What it means for this plot is that the highlighted point has many "Orange" neighbours now since we can ignore vertical distance. These new neighbours are all the "orange points" below the highlighted point in the unscaled data. In the previous view(unscaled view) these were looking further, hence were not a Neighbour.
Let's see,
We have intentionally flattened the plot along one axis to develop better intuition. Now we can observe that the highlighted point is fairly near to the Orange" class.
Let's squeeze again,
Now, we can easily see that the highlighted point belongs to the "Orange class".
Another simple exercise
- Let's fit a KNN model on a scaled dataset and predict the class for the same data.
- Then predict the same model on the unscaled data.
- Note the point which changes their stance between the two predictions.
In the below plot, we highlighted the data which changed its Class with a bigger size. Hue is as per the prediction of the scaled model.
Let's see the same plot in squeezed axis and hue on prediction on unscaled data.
It is pretty evident from the above plot which data point changes its Class and why it did so. These are the points which have many data points of other class farther away on the vertical axis but very near on the horizontal axis.
With scaled data, Vertical distance lost its relevance and the Class swapped.
Code
Below is the code snippet for all the trials we did in this post.
# Create the data
import numpy as np, seaborn as sns, matplotlib.pyplot as plt
sns.set_style("darkgrid")
sns.set_context(font_scale=1.0, rc={"lines.linewidth": 2.0})
from sklearn.datasets import make_classification
x, y = make_classification(n_samples=500, n_features=2, n_classes=2,
n_informative=2, n_redundant=0)
# Simple plotting the points
fig = plt.figure(figsize=(10,6))
sns.scatterplot(x = x[:,0], y = x[:,1], hue=y)
# Flattened the axis and Unscaled the data
fig = plt.figure(figsize=(20,1))
sns.scatterplot(x = x[:,0]*100, y = x[:,1], hue = y)
# Further Flattened the axis and Unscaled the data
fig = plt.figure(figsize=(20,0.5))
sns.scatterplot(x = x[:,0]*100, y = x[:,1], hue = y)
# Created the Model and fit the data
from sklearn.neighbors import KNeighborsClassifier
model = KNeighborsClassifier(n_neighbors=3)
y_pred = model.fit(x, y).predict(x)
x[:,0] = x[:,0]*200
y_pred_unscaled = model.fit(x, y).predict(x)
diff = y_pred!=y_pred_unscaled
# Plot for scaled prediction and highlighting the diff data points
fig = plt.figure(figsize=(10,6))
sns.scatterplot(x = x[:,0]/200, y = x[:,1], hue=y_pred, size=(diff+1)*100)

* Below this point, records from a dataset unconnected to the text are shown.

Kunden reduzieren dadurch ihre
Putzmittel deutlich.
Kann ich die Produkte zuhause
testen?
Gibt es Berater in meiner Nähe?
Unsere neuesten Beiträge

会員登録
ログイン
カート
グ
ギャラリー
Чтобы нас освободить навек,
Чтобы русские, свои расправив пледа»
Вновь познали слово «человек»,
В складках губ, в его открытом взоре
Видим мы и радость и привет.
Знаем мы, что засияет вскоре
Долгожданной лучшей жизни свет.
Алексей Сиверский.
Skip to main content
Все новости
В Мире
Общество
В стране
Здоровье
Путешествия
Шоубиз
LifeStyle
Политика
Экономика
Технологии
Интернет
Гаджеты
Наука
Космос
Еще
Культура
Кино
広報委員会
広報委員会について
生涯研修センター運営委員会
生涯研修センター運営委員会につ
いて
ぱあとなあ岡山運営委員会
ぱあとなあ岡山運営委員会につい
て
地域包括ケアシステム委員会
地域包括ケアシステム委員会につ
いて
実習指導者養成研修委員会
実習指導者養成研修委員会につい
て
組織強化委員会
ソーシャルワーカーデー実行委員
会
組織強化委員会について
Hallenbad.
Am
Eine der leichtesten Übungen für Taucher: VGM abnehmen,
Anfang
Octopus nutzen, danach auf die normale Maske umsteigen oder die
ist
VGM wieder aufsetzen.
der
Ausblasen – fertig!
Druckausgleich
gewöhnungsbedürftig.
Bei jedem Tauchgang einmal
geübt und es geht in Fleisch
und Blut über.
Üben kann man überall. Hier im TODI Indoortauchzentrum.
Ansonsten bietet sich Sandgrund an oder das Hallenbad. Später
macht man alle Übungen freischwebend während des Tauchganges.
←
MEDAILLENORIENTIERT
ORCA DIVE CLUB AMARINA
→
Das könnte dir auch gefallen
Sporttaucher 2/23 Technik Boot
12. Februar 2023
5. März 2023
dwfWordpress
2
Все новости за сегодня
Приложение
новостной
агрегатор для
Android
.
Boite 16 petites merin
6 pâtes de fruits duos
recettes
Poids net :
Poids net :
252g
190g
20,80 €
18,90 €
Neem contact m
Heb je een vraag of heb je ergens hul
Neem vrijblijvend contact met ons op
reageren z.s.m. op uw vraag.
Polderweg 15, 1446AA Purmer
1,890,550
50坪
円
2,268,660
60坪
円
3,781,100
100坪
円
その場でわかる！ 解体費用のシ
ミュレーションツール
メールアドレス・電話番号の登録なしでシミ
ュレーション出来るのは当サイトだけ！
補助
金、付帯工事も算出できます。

# Plot for unscaled/Elongated axis, prediction and highlighting the diff data points
fig = plt.figure(figsize=(20,3))
fig.gca().set_ylim(-10,10)
sns.scatterplot(x = x[:,0], y = x[:,1], hue=y_pred_unscaled, size=(diff+1)*100)
Code-explanation
All other parts of the code is quite trivial and self-explanatory.
Conclusion and Summary
So, what is meant is that if we use unscaled data, the distance along the Feature having a smaller value will lose its relevance. The issue will impact the boundary points and it will become more severe if the two Features differ on a large scale.
So, it's better to scale even though it is not needed because it will not create any problem if done unnecessarily.
Similar logic can be applied to Clustering using KMeans as that algorithm is also based on the same approach.